Dónde es. Dónde. Me dijeron que por aquí, que diera vuelta, que era esta calle. Híjole. No doy.
La muchacha iba en un suru azul rey de vidrios polarizados. Traía los cristales de las puertas delanteras a medio cerrar y se asomaba de vez en cuando para ver mejor, buscar un indicio, ubicar la dirección.
Dos vueltas. La tercera es la vencida, dijo en voz queda. Tiene que ser por aquí. No puedo creer que ande perdida.
La velocidad baja. Ella miraba las casas, a punto de detenerse y preguntar. Pero luego volteaba para el otro lado de la calle. Bola de jóvenes afuera de una vivienda, cerca de la esquina. Una señora barriendo la banqueta. Un niño sentado, jugando.
Chingado. Apretó los dientes. Chasqueó. Sacó la lengua para humedecer los labios y luego contraerlos. Pucheros de encabronamiento y enfado.
Un automóvil negro se metió en su retrovisor. Le llamó la atención porque traía los fanales encendidos. Siguió en lo suyo hasta que primero se le emparejó, pegado a su puerta. Y luego “quemó llanta” para rebasarla y cerrar el paso.
Se bajó uno y luego el otro. Eran los que iban adelante. El que manejaba traía un fusil AK-47 y el otro un chanate, como les llaman a los AR-15, y una pistola con la cacha asomándose entre la camisa y el cinto.
Qué traes cabrona. Qué traes. Bájate a la chingada.
Ella abrió despacio la puerta. Las piernas no le obedecían y las manos se le negaban. Asomó la cabeza para gritarles, Ei qué pasa, de qué se trata. La voz cuarteada. Apenas pudo conseguir que su izquierda pisara la calle.
El del cuerno de chivo le dijo que si qué andaba buscando: ya te vi cabrona, van dos o tres veces que pasas, despacito, nomás viendo, vigilando. Le repetía estas y otras preguntas, mientras el otro se asomaba a los asientos traseros, abría y cerraba la cajuela.
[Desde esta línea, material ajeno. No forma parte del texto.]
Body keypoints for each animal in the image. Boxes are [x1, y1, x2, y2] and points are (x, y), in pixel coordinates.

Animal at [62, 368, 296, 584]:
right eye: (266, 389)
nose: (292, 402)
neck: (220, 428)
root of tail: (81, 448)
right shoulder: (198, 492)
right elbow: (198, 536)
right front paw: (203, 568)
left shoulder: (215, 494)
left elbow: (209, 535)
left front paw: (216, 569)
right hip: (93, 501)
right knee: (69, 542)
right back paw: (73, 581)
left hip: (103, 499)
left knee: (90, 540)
Habla, habla. Para quién trabajas. Cuántos más vienen contigo, dónde están, a la vuelta, en la entrada del pueblo. Habla cabrona. Habla o te mato. De seguro eres halcón, andas con los cabrones del otro lado del río, y te mandaron para acá a vigilar.
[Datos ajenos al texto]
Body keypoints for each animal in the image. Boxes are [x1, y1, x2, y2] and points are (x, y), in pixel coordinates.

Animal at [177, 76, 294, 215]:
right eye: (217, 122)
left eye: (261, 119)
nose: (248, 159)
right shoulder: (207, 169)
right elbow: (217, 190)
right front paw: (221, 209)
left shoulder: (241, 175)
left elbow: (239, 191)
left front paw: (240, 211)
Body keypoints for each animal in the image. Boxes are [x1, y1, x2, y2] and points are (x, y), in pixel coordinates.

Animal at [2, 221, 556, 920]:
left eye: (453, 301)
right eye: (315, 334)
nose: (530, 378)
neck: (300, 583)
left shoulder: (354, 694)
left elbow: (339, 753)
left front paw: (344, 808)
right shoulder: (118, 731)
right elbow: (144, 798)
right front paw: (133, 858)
Ella sintió cómo su mente se apagó. La boca quedó blindada. Y sus manos, tembeleques y estiradas, se movían alocadamente, con arbitrariedad.
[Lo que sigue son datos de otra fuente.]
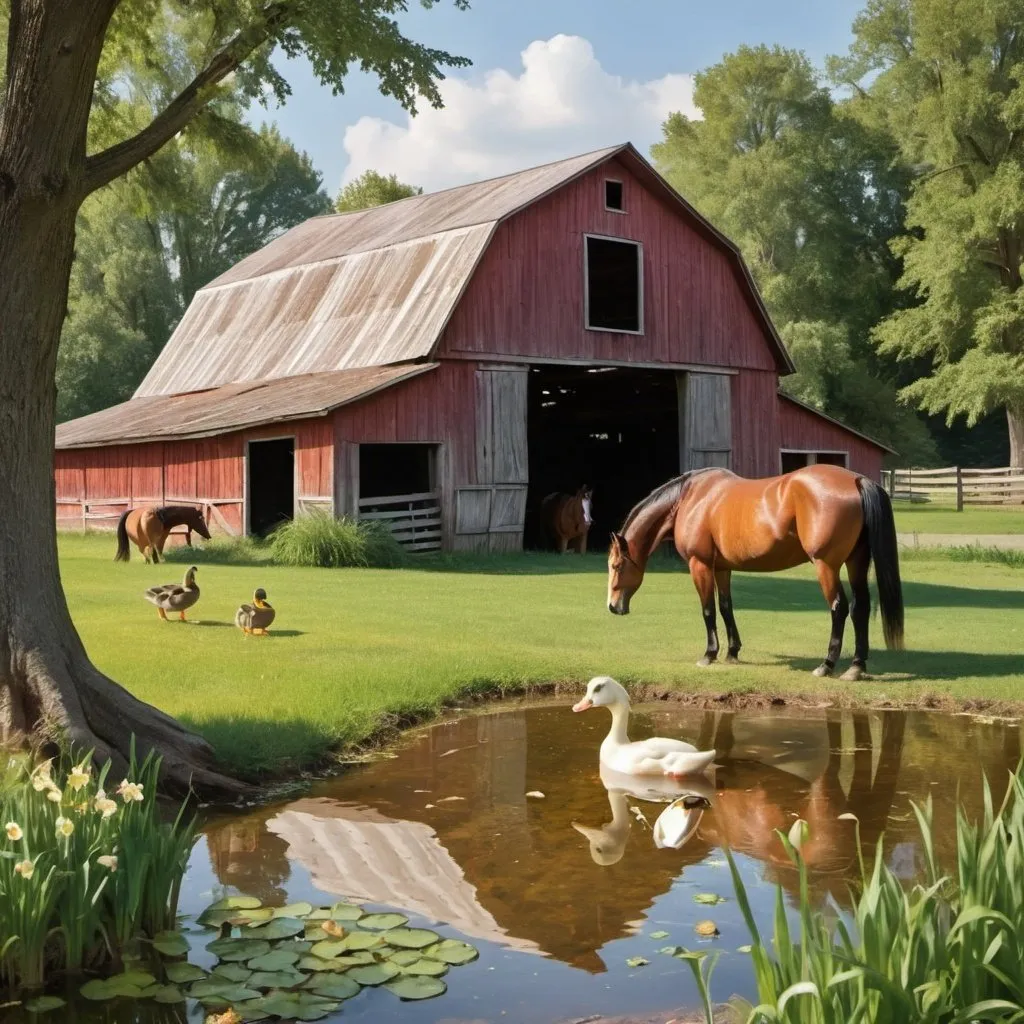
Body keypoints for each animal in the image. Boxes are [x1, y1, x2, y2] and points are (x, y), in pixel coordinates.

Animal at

Y de nuevo el vendaval de preguntas. Cómo te llamas, pendeja. Habla, habla si no quieres que te mate. Mira, ya vienen mis amigos y nosotros no andamos con mamadas. Te vamos a “levantar”, a torturar.
Le abrieron de nuevo la cajuela. Sacaron la llanta de refacción y levantaron los tapetes del piso interior. Abatieron los asientos y respaldos. Convirtieron en un caos la guantera, el tablero y un lujoso neceser que traía en el asiento de al lado.
A ver, dónde están las armas. Saca el radio, tu teléfono celular, el Nextel.
Le arrebataron el Motorola y el Nextel. Empezó a revisar números, nombres. Anotó algunos. Buscó apodos, contactos que ella hubiera identificado como emecuatro, equisuno. Solo vio nombres comunes.
Revisó el maletín. Otros cuatro ya la tenían rodeada. Hablaban por radio y por celular. Usaban claves. Repetían jefe, patrón, sí, sí, al cien, al doscientos mi jefe.
El que le preguntaba y amenazaba encontró un paquete de tarjetas. Tenía escrito, con letra de imprenta, un nombre de mujer, dibujada unas tijeras y abajo, con letras grandes, todas mayúsculas, leyó: estilista.
Ah. Tú eres Érika, la que vive en el rancho de acá. Sí, sí, decía él. Y ella movía la cabeza. No, pues no hay pedo. Nos confundimos.
¿Y cuánto me cobras por cortarme el pelo?
Artículo publicado el 20 de octubre de 2024 en la edición 1134 del semanario Ríodoce.